ChatGPT launch has started in the age of the great language models. In addition to OpenAI offerings, other LLMs include Google’s LaMDA LLM family (including Bard), the BLOOM project (a collaboration between teams at Microsoft, Nvidia, and other organizations), Meta’s LLaMA, and Anthropic’s Claude.
No doubt more will be created. Actually, one Arize survey April 2023 found that 53% of respondents planned to develop an LLM within the next year or sooner. One approach to doing this is to create a “vertical” LLM that starts with an existing LLM and carefully retrains it in domain-specific knowledge. This tactic can work for life sciences, pharmaceuticals, insurance, finance and other business sectors.
Developing an LLM can provide a strong competitive advantage — but only if done well.
LLMs have already led to newsworthy issues, such as their tendency to “fake” incorrect information. This is a serious problem and can distract leadership from key concerns about the processes that produce these results, which can be just as problematic.

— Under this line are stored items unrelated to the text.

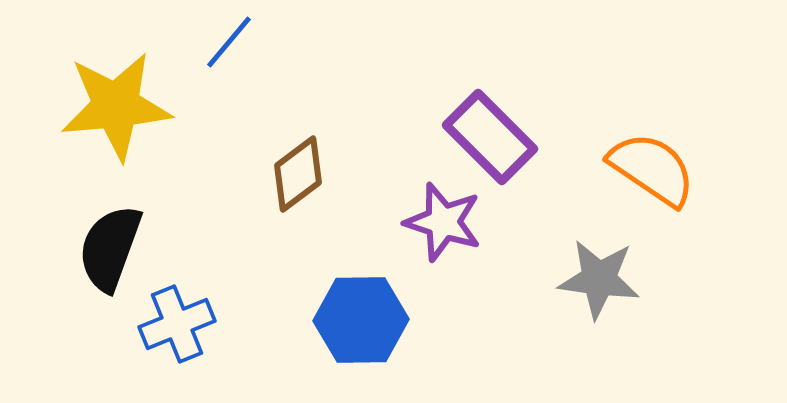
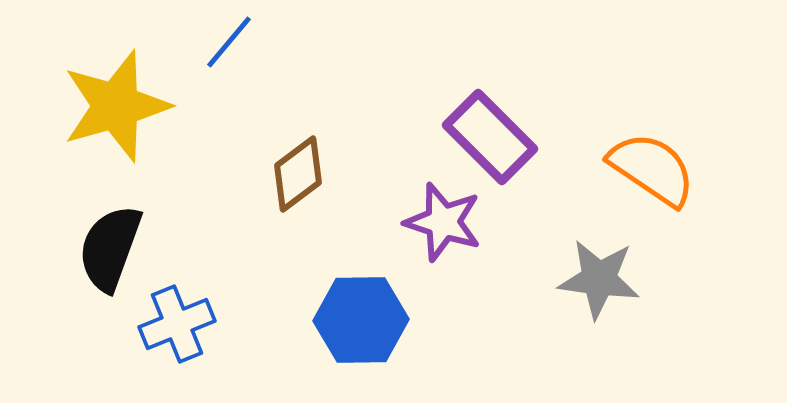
yellow star: rotated 11 degrees counterclockwise
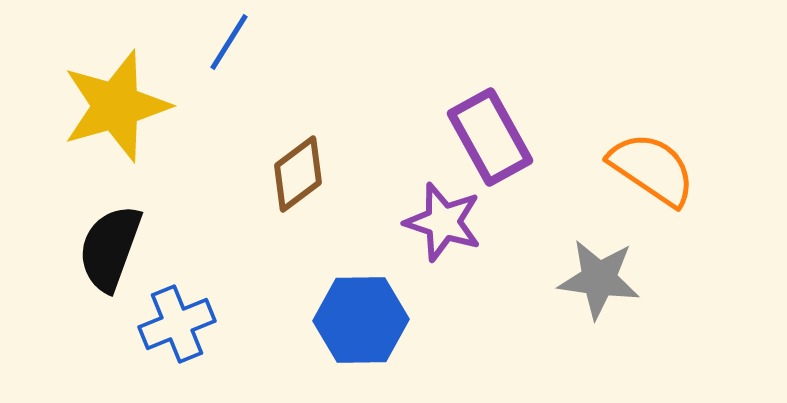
blue line: rotated 8 degrees counterclockwise
purple rectangle: rotated 16 degrees clockwise
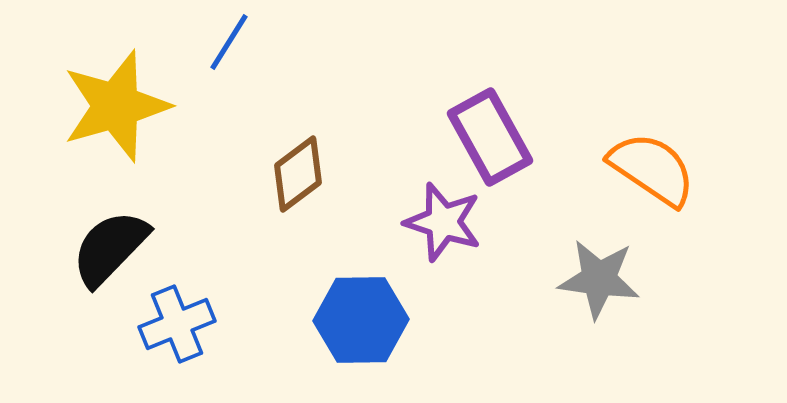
black semicircle: rotated 24 degrees clockwise
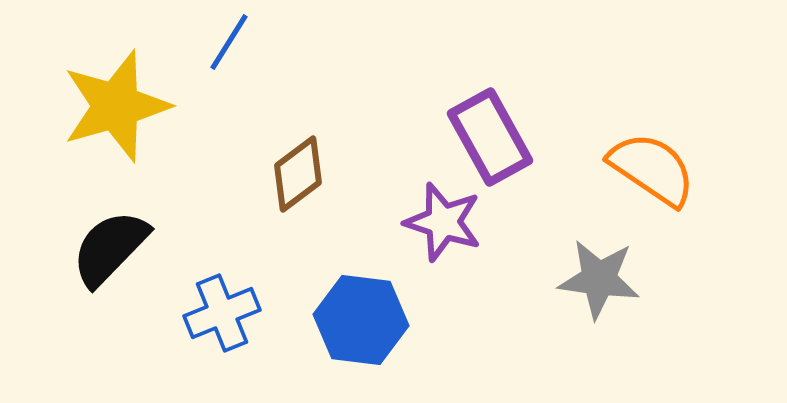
blue hexagon: rotated 8 degrees clockwise
blue cross: moved 45 px right, 11 px up
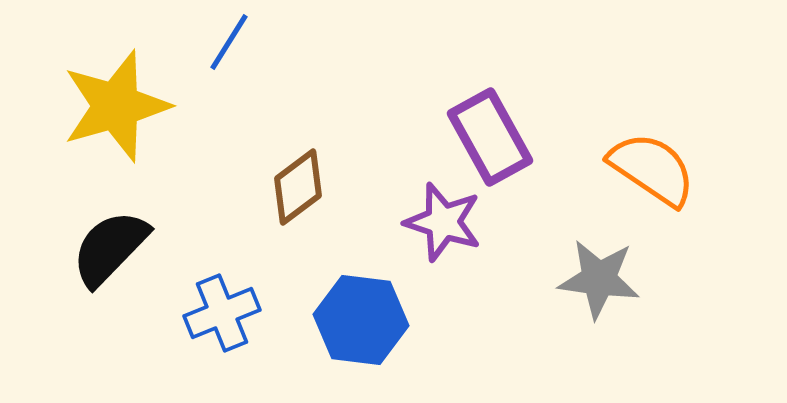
brown diamond: moved 13 px down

The challenges of training and developing an LLM
One problem with using LLMs is their huge operational overhead, because the computational demand for training and running them is so intense (they aren’t called large language models for nothing).
LLMs are exciting, but their development and adoption requires overcoming many feasibility hurdles.
First, the hardware to run the models is expensive. The H100 GPU from Nvidia, a popular choice for LLMs, sells on the secondary market for around $40,000 per chip. One source estimated it would take approx 6,000 tokens to train an LLM comparable to ChatGPT-3.5. That’s about $240 million for GPUs alone.
Another major cost is powering these chips. Just training a model is estimated to require approx 10 gigawatt hours (GWh) of electricity, equivalent to the annual electricity use of 1,000 US homes. Once the model is trained, its electricity cost will vary, but can become excessive. This source estimated that the energy consumption to run ChatGPT-3.5 is about 1 GWh per day, or the combined daily energy use of 33,000 households.
Power consumption can also be a potential pitfall for the user experience when running LLM on mobile devices. This is because heavy use of a device could drain its battery very quickly, which would be a major barrier to consumer adoption.